First: friction as a feature, not a bug. Twitter's
own internal research found that adding a prompt asking users "Would you
like to read this article before sharing it?" reduced retweet rates of
misleading content by 33%. That's a tiny design intervention with measurable
impact. Slowing down the share reflex is not censorship; it's what thoughtful
discourse has always required. We just forgot to build it in.
Second: rewarding depth over reaction. Platforms that
prioritize long-form engagement, comment quality, and sustained conversation
threads produce demonstrably different discourse than those built around the
hot take. Reddit's best communities (and Reddit's worst, too) illustrate this —
when norms and moderation are thoughtful, remarkable conversations happen. The
infrastructure matters.
Third: media literacy as civic infrastructure.

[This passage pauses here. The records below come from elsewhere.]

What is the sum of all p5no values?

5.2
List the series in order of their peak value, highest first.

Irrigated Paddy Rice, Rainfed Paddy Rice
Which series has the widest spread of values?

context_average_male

Finland has integrated media literacy education into its national curriculum
for over a decade. Finnish students learn to identify manipulation techniques,
evaluate sources, and recognize emotional appeals masquerading as evidence. The
result: Finland consistently ranks among the most resilient countries to
misinformation in European studies. This is not a technology problem with a
technology solution. It is a civic education problem requiring civic
investment.
And then there's AI — a tool, not a replacement for your
thinking
I'd be remiss not to address the newest variable in this
equation: artificial intelligence. In the last three years, AI-generated
content has flooded social media at a scale we're only beginning to measure.

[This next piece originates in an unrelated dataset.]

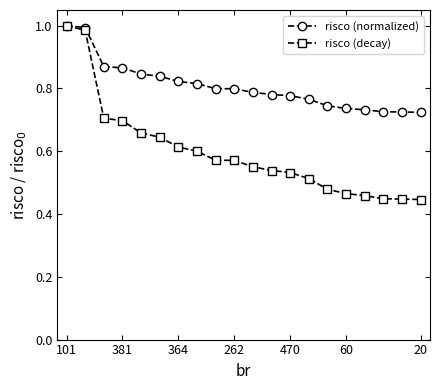

Which series has the largest range (max minus min)?

risco (decay)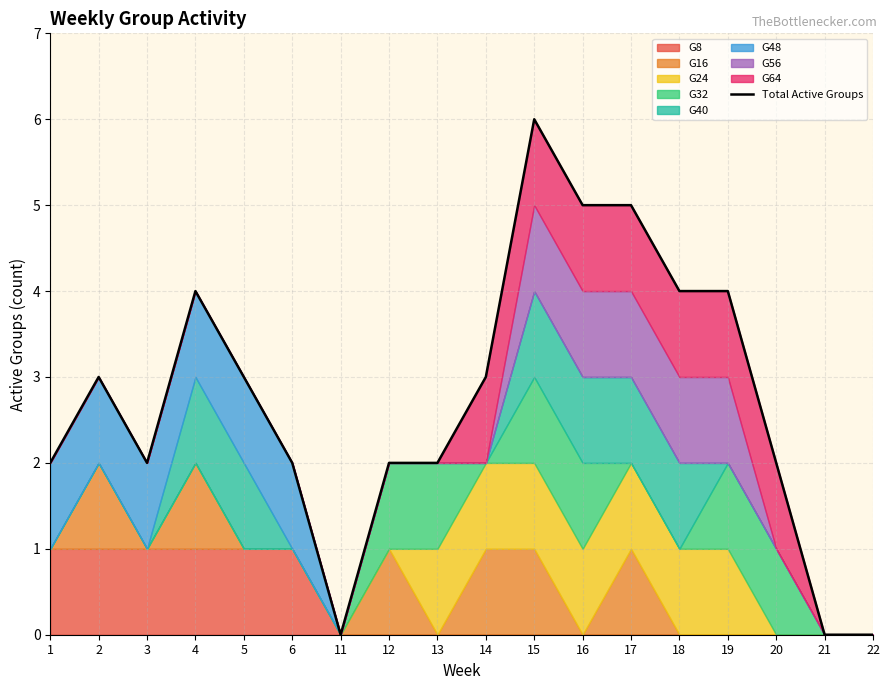

What is the average value?

3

Synthetic personas, AI-written op-eds, algorithmically generated news summaries
— the volume of machine-produced text in our feeds is accelerating.
The response I hear most often is either panic or dismissal.
Neither is useful. The more honest and productive frame is this: AI is a
tool, not a replacement for human judgment. And the quality of AI's
contribution to public discourse depends entirely on the quality of human
intention behind it.
A researcher using AI to synthesize hundreds of studies and
communicate findings accessibly is not the same as a political actor using AI
to manufacture credibility at scale. The technology is neutral; the design and
deployment are not. What we need are clearer norms, better labeling standards,
and—crucially—humans who understand enough about how these tools work to use
them thoughtfully and spot when others are using them manipulatively.
The most AI-literate person in the room isn't the one who's
most impressed by what AI can do. It's the one who understands what it can't:
verify its own claims, hold genuine convictions, take moral responsibility, or
replace the irreplaceable texture of human experience in argument. Learn the
tool. Know its limits. Don't outsource your thinking to it.
Where I land
Social media is neither saving public discourse nor simply
destroying it. It is amplifying what was already in us—our tribalism and
our solidarity, our capacity for outrage and our capacity for empathy, our
willingness to caricature the other side, and, sometimes, our willingness to
genuinely listen.
The platforms are not neutral pipes. They are environments
with architectures that shape behavior. Changing those architectures is
possible — but it requires pressure from users, regulators, and researchers who
refuse to accept "engagement" as the only metric that matters.
And it requires each of us to do something that social media
actively works against: slow down. Read the whole thing. Ask yourself why you
feel what you feel before you share it. Seek out one voice you disagree with
and try, genuinely try, to understand how someone reasonable could hold that
view.
That's not a platform feature. That's a practice. And it's
the only one I know of that has ever actually worked.